**Task objective:** Your copy should match the records exactly, apart from the pictures, which stay out.
Information provided START
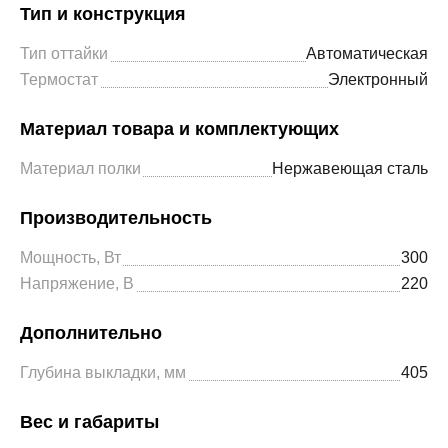
Тип и конструкция
Тип оттайки
Автоматическая
Термостат
Электронный
Материал товара и комплектующих
Материал полки
Нержавеющая сталь
Производительность
Мощность, Вт
300
Напряжение, В
220
Дополнительно
Глубина выкладки, мм
405
Вес и габариты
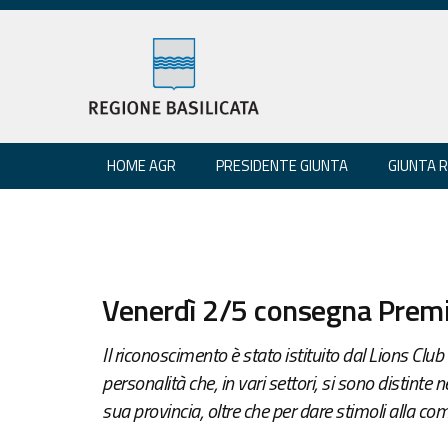
HOME AGR
PRESIDENTE GIUNTA
GIUNTA 
Venerdì 2/5 consegna Premi
Il riconoscimento è stato istituito dal Lions Clu
personalità che, in vari settori, si sono distinte ne
sua provincia, oltre che per dare stimoli alla co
Information provided END
**Solution for this task:**
Тип и конструкция
Тип оттайки
Автоматическая
Термостат
Электронный
Материал товара и комплектующих
Материал полки
Нержавеющая сталь
Производительность
Мощность, Вт
300
Напряжение, В
220
Дополнительно
Глубина выкладки, мм
405
Вес и габариты
HOME AGR
PRESIDENTE GIUNTA
GIUNTA 
Venerdì 2/5 consegna Premi
Il riconoscimento è stato istituito dal Lions Clu
personalità che, in vari settori, si sono distinte ne
sua provincia, oltre che per dare stimoli alla co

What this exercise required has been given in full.